TitleCorrelated trait response: comparing amphibian defense strategies across a stress gradient
Publication TypeJournal Article
Year of Publication2009
AuthorsGarcia, TS, Paoletti, DJ, Blaustein, AR
JournalCanadian Journal of Zoology-Revue Canadienne De Zoologie
Volume87
Pagination41-49
Type of ArticleJournal Article
ISSN0008-4301
Abstract

Animals inhabiting complex environments often contend with multiple stressors that can select for conflicting responses. Individuals can mediate these conflicts by utilizing correlated responses across multiple traits. In aquatic habitats, larval amphibians often face conflicting, simultaneous pressures, such as ultraviolet-B (UV-B) radiation and predators. UV-B radiation and predation risk influence behavior and body color in many amphibian species, altering activity rates, refuge use, and coloration. When both UV-B and predators are present, individuals can avoid conflicts by coupling behavior with body color to form a correlated response. UV-B exposure rates vary along an elevation gradient, thus trait combinations may also vary. We quantified changes in activity rates and body color in two anuran species, the red-legged frog ( Rana aurora Baird and Girard, 1852) ( low elevations) and the cascades frog ( Rana cascadae Slater, 1939) ( high elevations), during exposure to predator chemical cues (rough-skinned newt, Taricha granulosa (Skilton, 1849)) and UV-B radiation.
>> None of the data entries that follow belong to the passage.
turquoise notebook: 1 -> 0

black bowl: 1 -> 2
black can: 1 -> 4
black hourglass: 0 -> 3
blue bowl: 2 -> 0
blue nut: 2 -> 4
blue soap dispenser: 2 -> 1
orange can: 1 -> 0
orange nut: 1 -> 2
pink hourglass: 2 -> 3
Rana aurora decreased activity in response to UV-B and became more cryptic over time, while R. cascadae coupled decreased activity rates in response to predators with dark body coloration to screen out UV-B. Both species responded with a correlated trait response, yet employed opposite strategies. This observed species difference may be reflective of differences in stress across habitats and availability of alternative defenses.